— Нет, я из Англии.
— А, из Англии…
В разговоре я сказал ему, что мы сейчас ищем профессора русской литературы (тогда еще Коновалов у нас не появился).
Он сказал:
— А вот в ваших лагерях для перемещенных лиц много образованных русских — вы и поищите среди них себе профессора!
— Но ведь ваше правительство требует их возвращения!
(Не запомнились с точностью воспроизведенные И. Берлином слова военного в ответ — что-то о желании самих лиц и о том, что здесь им будет очень трудно, — опасно прямые слова.)

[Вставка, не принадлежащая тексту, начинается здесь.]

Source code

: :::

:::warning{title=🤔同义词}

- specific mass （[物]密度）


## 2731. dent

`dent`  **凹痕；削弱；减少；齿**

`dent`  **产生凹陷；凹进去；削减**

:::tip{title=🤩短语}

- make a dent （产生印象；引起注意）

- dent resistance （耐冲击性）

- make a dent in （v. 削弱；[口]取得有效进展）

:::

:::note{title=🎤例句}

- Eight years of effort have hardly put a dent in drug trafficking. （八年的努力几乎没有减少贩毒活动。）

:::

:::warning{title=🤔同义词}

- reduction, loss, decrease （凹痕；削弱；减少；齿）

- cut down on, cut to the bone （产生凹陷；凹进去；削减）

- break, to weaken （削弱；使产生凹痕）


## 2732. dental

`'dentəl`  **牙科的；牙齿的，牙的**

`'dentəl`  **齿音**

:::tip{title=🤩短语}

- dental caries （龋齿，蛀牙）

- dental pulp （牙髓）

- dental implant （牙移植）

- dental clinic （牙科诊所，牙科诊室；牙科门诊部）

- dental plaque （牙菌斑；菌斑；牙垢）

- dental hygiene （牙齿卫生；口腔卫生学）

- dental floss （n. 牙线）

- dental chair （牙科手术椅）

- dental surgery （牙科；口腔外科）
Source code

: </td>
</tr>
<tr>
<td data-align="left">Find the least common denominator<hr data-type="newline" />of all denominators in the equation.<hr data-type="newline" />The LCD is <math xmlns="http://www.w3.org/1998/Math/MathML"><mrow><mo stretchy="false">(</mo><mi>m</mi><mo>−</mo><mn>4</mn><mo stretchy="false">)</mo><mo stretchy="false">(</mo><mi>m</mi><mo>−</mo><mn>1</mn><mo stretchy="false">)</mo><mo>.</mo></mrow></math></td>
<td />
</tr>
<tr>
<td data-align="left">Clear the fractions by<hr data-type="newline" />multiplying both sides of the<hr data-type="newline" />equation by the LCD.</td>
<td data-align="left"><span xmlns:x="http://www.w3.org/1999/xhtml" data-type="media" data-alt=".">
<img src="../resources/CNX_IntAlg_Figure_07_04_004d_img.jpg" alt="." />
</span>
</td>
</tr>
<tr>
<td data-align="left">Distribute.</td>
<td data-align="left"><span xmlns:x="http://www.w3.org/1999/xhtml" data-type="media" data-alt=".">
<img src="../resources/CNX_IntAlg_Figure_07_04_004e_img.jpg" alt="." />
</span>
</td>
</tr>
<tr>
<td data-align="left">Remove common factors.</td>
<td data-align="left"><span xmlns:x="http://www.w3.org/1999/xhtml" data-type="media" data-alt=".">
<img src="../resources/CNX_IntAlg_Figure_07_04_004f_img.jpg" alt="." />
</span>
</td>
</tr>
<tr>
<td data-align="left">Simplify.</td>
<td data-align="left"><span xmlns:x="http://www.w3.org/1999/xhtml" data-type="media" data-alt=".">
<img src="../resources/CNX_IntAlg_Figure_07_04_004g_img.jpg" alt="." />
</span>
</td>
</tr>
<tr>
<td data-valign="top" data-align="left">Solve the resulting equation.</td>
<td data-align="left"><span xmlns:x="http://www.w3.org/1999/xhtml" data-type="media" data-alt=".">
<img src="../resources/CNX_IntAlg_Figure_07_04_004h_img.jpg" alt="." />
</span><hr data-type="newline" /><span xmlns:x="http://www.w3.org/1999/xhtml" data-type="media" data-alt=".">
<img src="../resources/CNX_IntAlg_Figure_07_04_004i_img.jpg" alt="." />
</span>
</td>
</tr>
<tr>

И на следующей же остановке он вышел.
— Да, — сказала я не удержавшись (помня одну из самых позорных страниц британской истории — насильственную выдачу русских после победы нашим палачам), — это очень драматический эпизод. Он как бутылку в море бросал — пытался спасти соотечественников, давая им понять, что их ждет.
— Я написал записку своему правительству на эту тему, — сказал Берлин.
Говорим о поэтах и Сталине.
— Пастернак явно имел личное отношение к Сталину, явно… Когда я сказал: «Вот как хорошо, что вы живы, уцелели», он так и взвился: «Я не работал на них!..»
— У Ахматовой ведь было иначе? Хочу проверить на вас одно свое предположение. У нее ведь не было к Сталину личного отношения? Только у нее — в отличие от Пастернака, Мандельштама, Булгакова…
— Нет, абсолютно… Когда я говорил что-то «смелое», она показывала пальцем на потолок — «начальство». Для нее это было начальство — и только.
— Если так — ведь это ее царскосельское прошлое мешало ей отнестись к Сталину персонально! Он был для нее слишком вульгарен. А их, мужчин, это не смущало.
— Ну да, — говорит Берлин, — она была дворянка, а они евреи — Пастернак, Мандельштам. Впрочем, Булгаков — нет, но и не дворянин.
— Да, он был все же киевлянин, провинциал.
(И подчеркивал свою старорежимную воспитанность — компенсировал провинцию и пбозднее — по отцу, получившему перед смертью статского советника, — дворянство.
Действительно — их волновала сила, а ее — вовсе нет. Она в мужчинах этого рода силу вовсе и не ценила, видимо, и вообще — зачем ей это было? Она не была экзальтированной, психопаткой, кликушей…
Да, они согласны были зависеть от силы, от своего сюзерена — и видеть в этом нечто уходящее в средневековье. Ей с этим делать было нечего.)
Как она рассказывала Берлину (видимо, уже во вторую их встречу, спустя двадцать лет) о том, что говорил тогда Сталин о ней: «Нет, нет, я этого повторить не могу — очень грубо». И наконец с трудом повторила:
— У нее там иностранные посланники ползают в ногах.
24 июля, парижское метро.
Вспоминаю двух юных гомиков в поезде Кале — Париж. С выбритыми головами и только на темени торчащими вверх, а затем кудрями ниспадающими рыжими волосами.
В черных трико, у одного более или менее спортивно выглядящих — более или менее! очень приблизительно! — зато у другого тоненькие ножки торчат из-под какой-то парчовой хламиды — туники, что ли, — в ботинках, выглядящих трогательно, как на ножках юной девушки.
И столько написано на лице со свежевыбритым подбородком и женственно-страдальческим выражением глаз и губ. Столько пережито, видно, в борьбе — пусть и краткой по здешним условиям! — со своей женственностью, во время самоотождествления, теперь уже завершившегося.
7 августа. 3 августа прилетела в Москву [после трехмесячного отсутствия].
Первые московские впечатления. Метро: странные женщины с мечтательными улыбками на лицах. У одной — русо-седые волосы на прямой пробор и короткие косички. У другой — гладко назад. У обеих гладкие, ухоженные, с легкой, но точной косметикой лица. Красивые, длинные платья. То ли актрисы, то ли новый тип «русской жены», хозяйки русского дома.
8 августа. У квартиры № 50.
Висит за проводом высохший букет. Над дверью — «15.5.91. 100 лет Мастеру. УШАЦЪ помнит тебя». [УШАЦ — это реликт совсем особой истории, рассказанной мне давным-давно старшим братом, берущей свое начало с первых послевоенных лет в Архитектурном институте и быстро приобретшей характер эпидемии. Это была фамилия студента, которую сокурсники написали однажды — ради розыгрыша — на всех столах, — чтобы он не различил занятого им для ночной работы над дипломным проектом. Потом это имя стали писать на стенах института — уже в протестном значении, в пику нелюбимому замдиректора. Появились стихи:
А потом это имя стало появляться повсюду — вплоть до Владивостока и пиков труднейших альпинистских маршрутов.]